* Trecho do texto *
11 de outubro de 2022

11 Minutos de leitura

As 3 grandes ironias no cenário macro global

Ironic

 

Em 1995, Alanis Morissette lançava seu segundo álbum Jagged Little Pill, talvez um dos melhores da cantora canadense. Alguns diriam que sua música mais interessante é “Ironic”, essa afirmação não contém ironia. Porém, é curioso um fato sobre a música, leia a sua a primeira frase:

 

“Um homem velho fez 98 anos, ganhou na loteria e morreu no dia seguinte”

Alanis Morisette

 

Os que conhecem, provavelmente vão lembrar do refrão agudo e ao mesmo tempo doce, com Alanis gritando: “It’s like rain on your wedding day, It’s a free ride when you’ve already paid” (tradução: É como chuva no dia do seu casamento, é uma passagem de graça, quando você já pagou).

 

É irônico o fato de que a música intitulada Ironic (ironia) se trata de uma aplicação erronea de uma ironia. Explico. Ao ler a letra com calma, você vai ver que não há ironia no que a cantora diz e, na verdade, grande parte do que é dito se trata de má sorte ou eventos infortúnios. Mas é importante deixar claro que o campo da ironia possui linha tênue que, para funcionar, depende de quem está falando, do seu tom e do contexto. São vários fatores.

 

Segundo Alanis, a letra da música não foi levada a sério no momento de sua composição. Essa é uma maneira polida de dizer que a melodia já entrega por si só e que não deveríamos ficar procurando pelo em ovo. Mas nós brasileiros somos mal-acostumados, quem cresce cantando as letras de Chico Buarque, Gil e Milton Nascimento, acaba, inevitavelmente, sendo crítico com cantores gringos.

 

Por isso, vamos persistir por um momento na música, assim como no conceito da ironia, veja esse trecho da letra: “é encontrar o homem dos seus sonhos e então conhecer a sua linda esposa”.

 

Alguns poderiam forçar a barra e dizer que se trata de um tipo seleto, raro… que chamamos de ironia do destino. Esse, nada mais é que uma expressão popular que indica um acontecimento inesperado e até aqui tudo bem, mas esse acontecimento deveria servir pra mostrar que nem sempre as pessoas controlam o que vai ocorrer e que o destino prega peças.

 

Vamos a um exemplo clássico, aqui vai ficar mais claro, pense nessa frase: um barman morreu atropelado por motoristas bêbados. Ou seja, é como se o próprio barman pudesse ser culpado por sua morte. Agora sim, uma ironia do destino. Voltando para o “homem dos sonhos” de Alanis, o fato dele ter uma mulher se trata apenas de um infortúnio, assim como vários outros trechos da letra.

 

Pois bem. É irônico o fato dessa música não conter ironias.

 

Após esse aprofundamento em ironia, agora você sabe a diferença entre uma ironia do destino e um simples infortúnio, então, vamos ao que interessa: cenário macro global. É possível enxergar hoje com certa facilidade pelo menos três grandes ironias no mercado. São coisas que fora do contexto levariam a interpretações diferentes, é como se um dado otimista representasse um cenário pessimista. Vamos à primeira.

* Dados de trabalho *
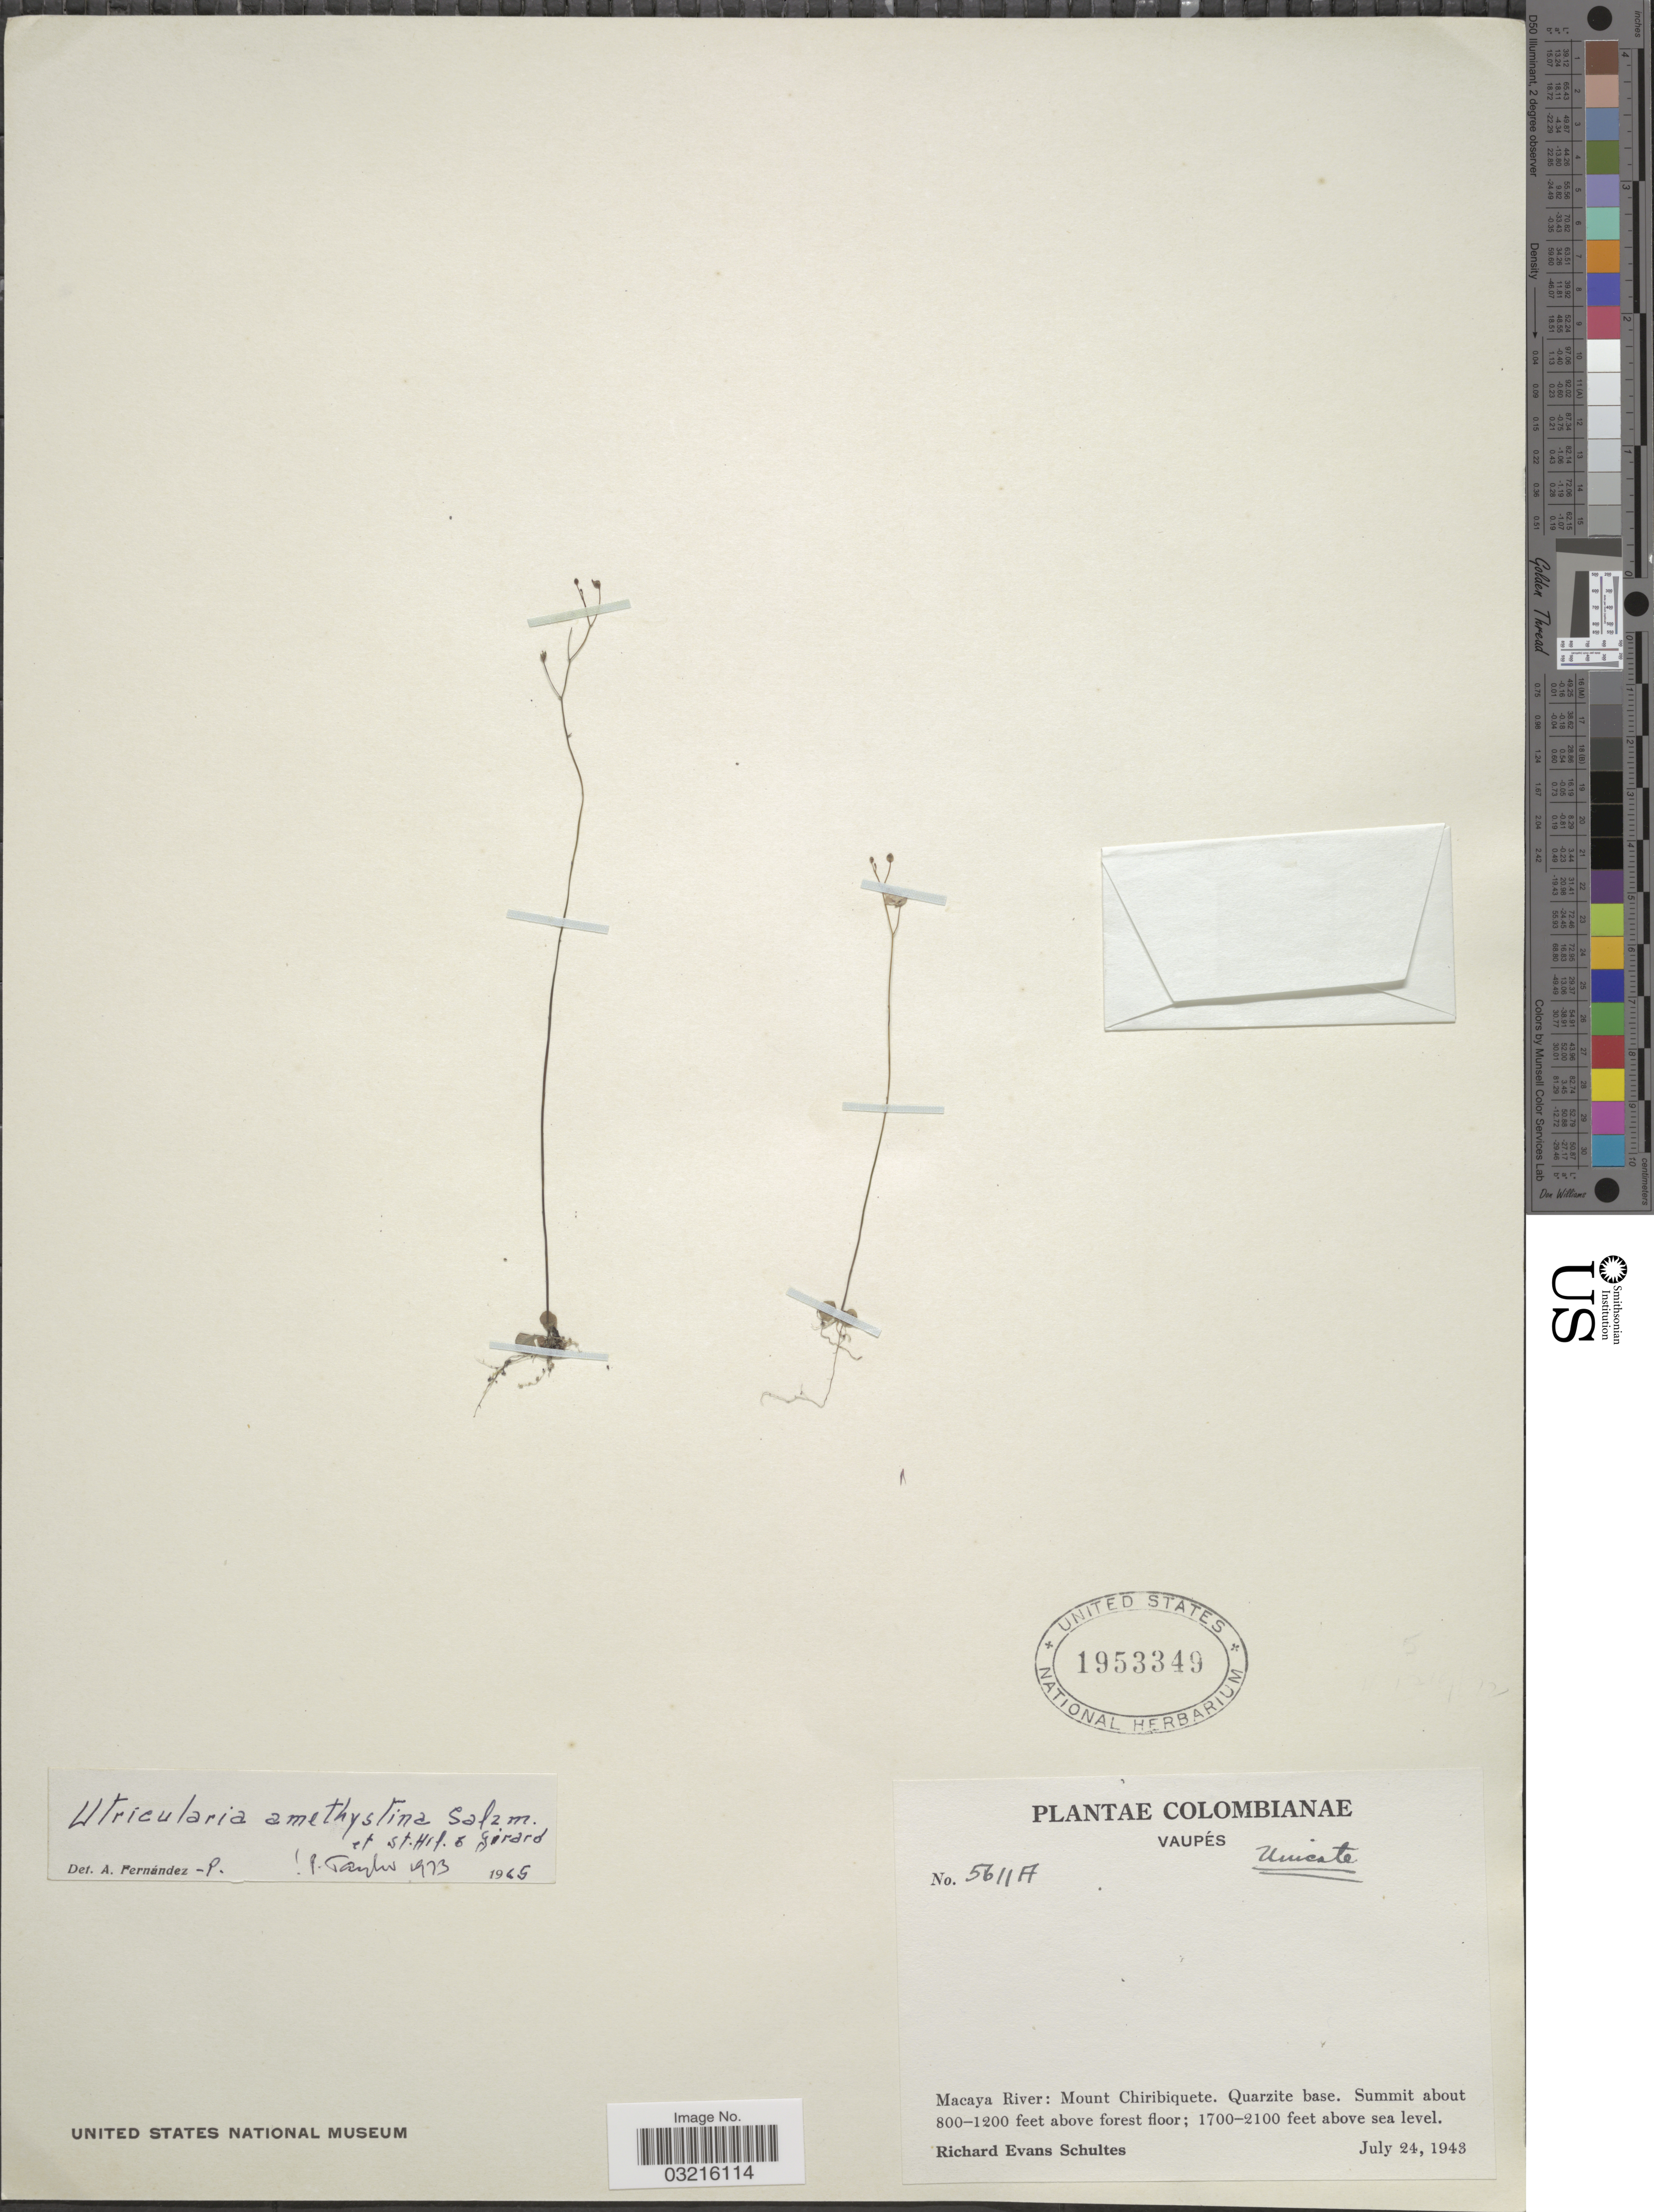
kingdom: Plantae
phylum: Tracheophyta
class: Magnoliopsida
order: Lamiales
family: Lentibulariaceae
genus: Utricularia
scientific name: Utricularia amethystina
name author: Salzm. ex A. St.-Hil. & Girard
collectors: R. E. Schultes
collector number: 5611A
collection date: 1943-07-24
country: Colombia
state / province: Vaupés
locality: Macaya River: Mount Chiribiquete. Quartzite base.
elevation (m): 518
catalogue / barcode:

* O que fazer *
1. Transcreva do texto sobre ironia o trecho que vai de "Alanis Morisette" até "você já pagou).", inclusive.
2. Repita sem nenhuma alteração as linhas dos registros desde a linha com "scientific name: Utricularia amethystina" até o fim dos registros, incluindo as duas pontas.

* Respostas por tarefa *
1.
Alanis Morisette

 

Os que conhecem, provavelmente vão lembrar do refrão agudo e ao mesmo tempo doce, com Alanis gritando: “It’s like rain on your wedding day, It’s a free ride when you’ve already paid” (tradução: É como chuva no dia do seu casamento, é uma passagem de graça, quando você já pagou).

2.
scientific name: Utricularia amethystina
name author: Salzm. ex A. St.-Hil. & Girard
collectors: R. E. Schultes
collector number: 5611A
collection date: 1943-07-24
country: Colombia
state / province: Vaupés
locality: Macaya River: Mount Chiribiquete. Quartzite base.
elevation (m): 518
catalogue / barcode:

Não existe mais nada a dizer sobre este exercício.